Cette précarité explique peut-être qu’Olivia ne semble ni mariée ni maman. À 28 ans, cette double singularité la distingue très clairement de sa grand-mère et de sa mère. En effet, la première est mariée à 23 ans et mère de cinq enfants dix ans plus tard ; la seconde se marie à 21 ans et a trois enfants. On a là une double évolution : le mariage a fortement reculé au profit du célibat et d’autres formes d’union (le PACS notamment), le mariage étant lui-même plus tardif. Ce changement accompagne celui de la maternité, marqué par un recul de l’âge à la première naissance et une réduction forte du nombre d’enfants par femme (tombé sous les 2 depuis dès les années 1970). Cette forte baisse de l’indice de fécondité s’explique par de multiples facteurs sociaux et culturels mais aussi par l’essor de la contraception, dont Josette regrette l’absence …

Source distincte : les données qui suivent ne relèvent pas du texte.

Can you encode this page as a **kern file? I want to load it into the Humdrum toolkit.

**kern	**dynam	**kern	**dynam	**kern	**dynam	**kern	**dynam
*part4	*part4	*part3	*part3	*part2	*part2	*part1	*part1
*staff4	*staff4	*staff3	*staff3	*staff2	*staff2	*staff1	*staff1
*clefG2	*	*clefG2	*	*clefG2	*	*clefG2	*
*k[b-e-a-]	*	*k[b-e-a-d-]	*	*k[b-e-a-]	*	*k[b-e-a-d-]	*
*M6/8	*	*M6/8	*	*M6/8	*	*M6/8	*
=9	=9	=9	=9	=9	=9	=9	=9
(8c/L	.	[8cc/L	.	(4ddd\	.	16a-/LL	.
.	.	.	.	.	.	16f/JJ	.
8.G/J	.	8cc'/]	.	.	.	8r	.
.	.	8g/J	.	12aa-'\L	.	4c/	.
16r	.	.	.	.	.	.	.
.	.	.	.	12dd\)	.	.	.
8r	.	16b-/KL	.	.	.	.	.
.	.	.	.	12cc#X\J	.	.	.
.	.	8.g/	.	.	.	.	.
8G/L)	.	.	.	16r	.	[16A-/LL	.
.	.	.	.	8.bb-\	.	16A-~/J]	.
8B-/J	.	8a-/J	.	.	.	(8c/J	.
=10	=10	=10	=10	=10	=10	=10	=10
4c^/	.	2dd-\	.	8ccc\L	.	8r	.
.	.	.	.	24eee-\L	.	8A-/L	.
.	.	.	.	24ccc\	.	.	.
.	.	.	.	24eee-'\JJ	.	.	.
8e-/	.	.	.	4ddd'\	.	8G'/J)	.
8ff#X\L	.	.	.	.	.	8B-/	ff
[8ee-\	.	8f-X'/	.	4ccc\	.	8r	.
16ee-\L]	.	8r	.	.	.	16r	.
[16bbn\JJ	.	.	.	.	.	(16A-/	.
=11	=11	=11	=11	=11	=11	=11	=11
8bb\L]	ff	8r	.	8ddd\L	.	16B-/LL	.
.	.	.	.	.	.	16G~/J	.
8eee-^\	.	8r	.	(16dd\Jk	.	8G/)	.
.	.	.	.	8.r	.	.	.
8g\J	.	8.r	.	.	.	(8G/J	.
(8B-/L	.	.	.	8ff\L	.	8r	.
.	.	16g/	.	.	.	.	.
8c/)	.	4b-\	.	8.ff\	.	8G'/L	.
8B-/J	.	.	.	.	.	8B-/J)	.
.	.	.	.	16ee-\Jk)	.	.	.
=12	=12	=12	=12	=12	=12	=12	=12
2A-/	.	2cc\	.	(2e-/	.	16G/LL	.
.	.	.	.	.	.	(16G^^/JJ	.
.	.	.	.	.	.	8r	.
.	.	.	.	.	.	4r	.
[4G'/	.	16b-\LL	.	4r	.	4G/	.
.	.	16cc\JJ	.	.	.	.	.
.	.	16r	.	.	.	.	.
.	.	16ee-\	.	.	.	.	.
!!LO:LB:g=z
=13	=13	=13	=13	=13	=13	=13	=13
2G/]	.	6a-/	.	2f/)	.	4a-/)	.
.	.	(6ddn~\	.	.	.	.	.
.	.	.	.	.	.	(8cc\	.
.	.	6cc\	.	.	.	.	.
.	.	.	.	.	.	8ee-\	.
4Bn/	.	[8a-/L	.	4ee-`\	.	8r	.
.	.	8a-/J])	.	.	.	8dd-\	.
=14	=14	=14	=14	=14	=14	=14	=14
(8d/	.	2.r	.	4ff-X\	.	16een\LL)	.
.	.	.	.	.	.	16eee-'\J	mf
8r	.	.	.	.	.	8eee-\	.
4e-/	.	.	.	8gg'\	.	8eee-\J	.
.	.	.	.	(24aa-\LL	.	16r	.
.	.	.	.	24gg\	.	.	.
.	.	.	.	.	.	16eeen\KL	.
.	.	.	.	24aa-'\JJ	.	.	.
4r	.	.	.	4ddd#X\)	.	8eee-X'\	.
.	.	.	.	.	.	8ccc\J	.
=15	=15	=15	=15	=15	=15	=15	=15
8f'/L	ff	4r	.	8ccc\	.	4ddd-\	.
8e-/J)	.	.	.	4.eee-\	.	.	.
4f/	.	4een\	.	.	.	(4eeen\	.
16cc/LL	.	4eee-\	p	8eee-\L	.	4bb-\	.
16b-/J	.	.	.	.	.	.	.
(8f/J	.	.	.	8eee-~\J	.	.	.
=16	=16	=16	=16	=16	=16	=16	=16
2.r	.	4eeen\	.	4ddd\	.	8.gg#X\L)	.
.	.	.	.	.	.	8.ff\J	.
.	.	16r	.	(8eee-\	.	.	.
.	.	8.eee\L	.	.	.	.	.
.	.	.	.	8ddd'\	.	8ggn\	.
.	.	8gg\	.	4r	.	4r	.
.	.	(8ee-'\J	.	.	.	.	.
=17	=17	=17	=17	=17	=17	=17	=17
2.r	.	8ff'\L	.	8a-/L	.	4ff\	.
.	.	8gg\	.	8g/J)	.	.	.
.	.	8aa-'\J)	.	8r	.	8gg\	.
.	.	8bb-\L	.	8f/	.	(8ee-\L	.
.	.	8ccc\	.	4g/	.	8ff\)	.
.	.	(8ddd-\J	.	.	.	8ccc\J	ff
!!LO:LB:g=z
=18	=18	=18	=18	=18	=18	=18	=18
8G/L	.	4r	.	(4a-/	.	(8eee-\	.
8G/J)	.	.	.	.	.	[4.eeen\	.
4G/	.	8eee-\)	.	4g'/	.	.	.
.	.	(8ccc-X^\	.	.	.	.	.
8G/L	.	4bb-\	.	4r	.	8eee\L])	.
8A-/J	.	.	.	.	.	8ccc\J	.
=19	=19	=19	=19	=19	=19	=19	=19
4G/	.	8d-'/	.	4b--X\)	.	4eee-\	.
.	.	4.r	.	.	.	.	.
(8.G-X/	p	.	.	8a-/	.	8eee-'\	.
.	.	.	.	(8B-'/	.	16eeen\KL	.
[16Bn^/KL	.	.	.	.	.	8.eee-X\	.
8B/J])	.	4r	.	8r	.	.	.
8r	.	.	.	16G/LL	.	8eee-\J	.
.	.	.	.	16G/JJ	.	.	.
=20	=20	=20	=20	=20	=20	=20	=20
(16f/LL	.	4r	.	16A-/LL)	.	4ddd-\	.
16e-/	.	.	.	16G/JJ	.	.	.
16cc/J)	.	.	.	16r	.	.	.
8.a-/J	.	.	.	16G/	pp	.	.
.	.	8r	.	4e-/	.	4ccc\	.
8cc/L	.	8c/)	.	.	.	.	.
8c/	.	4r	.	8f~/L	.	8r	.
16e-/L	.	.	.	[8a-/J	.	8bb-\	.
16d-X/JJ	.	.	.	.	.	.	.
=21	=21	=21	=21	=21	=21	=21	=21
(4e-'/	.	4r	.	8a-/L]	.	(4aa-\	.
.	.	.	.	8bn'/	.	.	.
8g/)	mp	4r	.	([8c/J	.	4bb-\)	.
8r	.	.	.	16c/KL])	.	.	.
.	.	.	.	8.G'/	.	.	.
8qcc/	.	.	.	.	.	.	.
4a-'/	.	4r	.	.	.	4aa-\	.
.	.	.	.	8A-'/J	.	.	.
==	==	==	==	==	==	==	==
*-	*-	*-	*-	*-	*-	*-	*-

Josette a eu, sa fille en témoigne clairement, l’existence difficile de bien des femmes de son temps, d’autant que les soucis de santé de son mari, en une période où les assurances sociales sont réduites, l’obligent à mener de front la vie double vie de mère de famille et d’institutrice. Marie-France souligne ainsi l’absence de loisirs de sa mère et Josette insiste tout particulièrement sur la corvée de la lessive, avec 5 enfants. Si la période qui débute en 1945 est celle d’une amélioration rapide des conditions de vie, sa diffusion se fait progressivement de la ville vers les campagnes et des classes supérieures vers les classes populaires. Pour les femmes, la révolution du travail domestique tient dans l’équipement des ménages en électroménager, en particulier la machine à laver, possédée par seulement 8 % des Françaises en 1054 et 65 % en 1974. Les femmes y ont ainsi des corvées moins pénibles mais dégagent aussi du temps qui amène nombre d’entre elles sur le marché du travail. Il faut remarquer que Marie-France a conscience du changement lié à l’équipement de la maison pour sa vie de femme, alors que pour sa fille, ses équipements ne font pas question car ils ont toujours été présents.
En conclusion, il serait peut-être intéressant de se demander laquelle des trois femmes a l’existence la plus agréable.